The structure and soft magnetic properties of Fe 68.5 Si 18.5 B 9 Nb 3 Cu 1 (at.%) alloy ribbons produced through planar flow melt spinning at different wheel speeds viz. 34, 17 and 12 m/s have been investigated using X-ray diffraction, differential scanning calorimetry, transmission electron microscopy, vibrating sample magnetometer and positron lifetime spectroscopy. Amorphous ribbons formed with different wheel speeds manifested different enthalpy and activation energy of crystallization.
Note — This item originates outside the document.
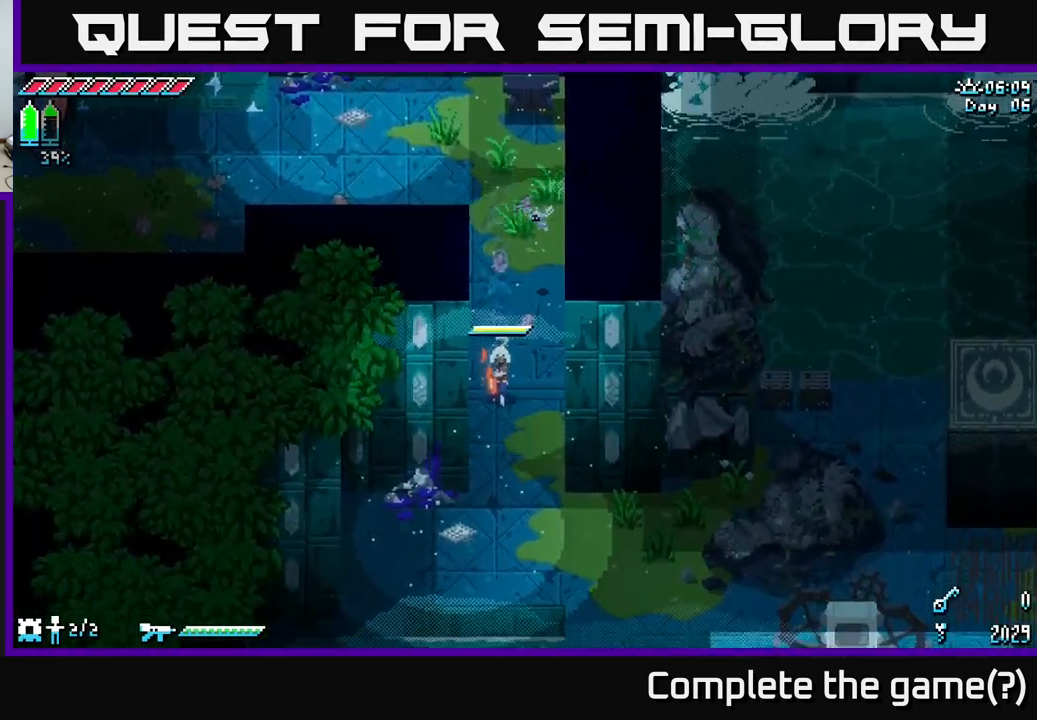
{"dt_ms": 500, "buttons": ["X"], "left_stick": "down-right", "right_stick": "center", "events": [[400, "left_stick", "down-right"]]}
The volume fraction of nanocrystalline phase, saturation magnetization and permeability are found to increase whereas coercivity is found to decrease with increasing wheel speed on annealing. A detailed analysis of positron lifetime spectra obtained from the as-spun ribbons has been used to rationalize the variation in microstructure and magnetic properties. The presence of larger number of defects at higher wheel speed increases the volume fraction of nanocrystalline phase on annealing which improves the soft magnetic properties.